Lo bueno del club era que nos permitía a grandes y a chicos hacer actividades paralelamente, sin por ello descuidar la unión familiar. Así, todos los viernes alrededor de las siete de la tarde nuestra familia se instalaba en el club. Torneos de bowling, cenas, interminables partidos de truco, y charla y café para los grandes; fútbol, mancha, escondidas, guerras galácticas, cenas, muchas gaseosas, alguna que otra pelea, alguna que otra trompada, para los chicos.
Y todo esto en el marco de contención que brindaba el club y todos sus colaboradores, algunos de ellos hoy fallecidos, pero imborrables en la memoria de todos. Travesuras interminables que eran soportadas por estos estoicos trabajadores, algún que otro reto para los padres de parte de algún miembro de la Comisión Directiva, y la alegría y el bienestar que proporcionaba la institución siempre presente.
Como decía, nuestro fin de semana comenzaba el viernes por la noche, hasta bien entrada la madrugada. Seguía el sábado a partir de las cinco de la tarde y muchas veces se prolongaba hasta que el sol ya había asomado completamente en el pedacito de patio que se veía desde el Salón de Cartas. Recuerdo que en cierta oportunidad, cuando decidimos que ya estábamos cansados de jugar y charlar, y emprendimos la retirada alrededor de las cuatro de la madrugada (todavía de noche), la hijita de una integrante del grupo preguntó: ¿por qué nos vamos si todavía es de noche?
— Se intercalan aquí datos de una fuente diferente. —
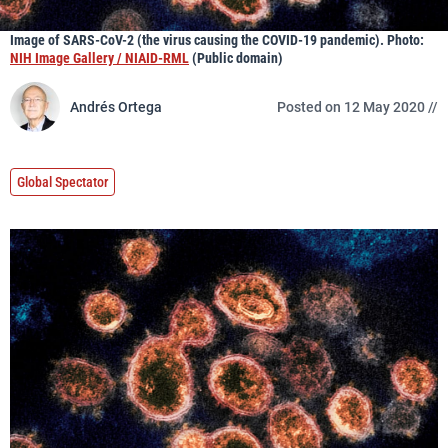
Image of SARS-CoV-2 (the virus causing the COVID-19 pandemic). Photo:
NIH Image Gallery / NIAID-RML
(Public domain)
Andrés Ortega
Posted on 12 May 2020 //
Global Spectator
Y también recuerdo las noches en las que nos sorprendía una tormenta terrible y la avenida Rivadavia se inundaba en todo su ancho, y el agua se escurría de la escalinata del Parque Rivadavia, semejando las Cataratas del Iguazú, y entonces los “maridos” iban a buscar los autos estacionados en las inmediaciones y para que “las mujeres y los niños” no nos mojáramos, subían las máquinas a la vereda y estacionaban en la puerta del club. Ante la mirada atónita de los pocos transeúntes que circulaban a esas horas… Y recuerdo también las veces en las que buscábamos desesperadamente a los chicos porque hacía tiempo que no se nos acercaban “a pedir plata”, y los encontrábamos jugando debajo del piano o dormidos en algún sillón del Salón Blanco. Y los domingos, el recién comprado “campito” era la cita obligada de nuestro grupo. Asado, charla, pileta en verano, innumerables cafés, fútbol con los chicos. Y a la tardecita de regreso a casa, o a la sede, si es que aún nos daba el cuero…
Estas son las vivencias de una socia de más de veinte años, que vio crecer a sus hijos y nacer sus amistades dentro de él, y que gracias a él pudo compatibilizar su diversión con la de sus hijos y hacer del club el segundo hogar de la familia.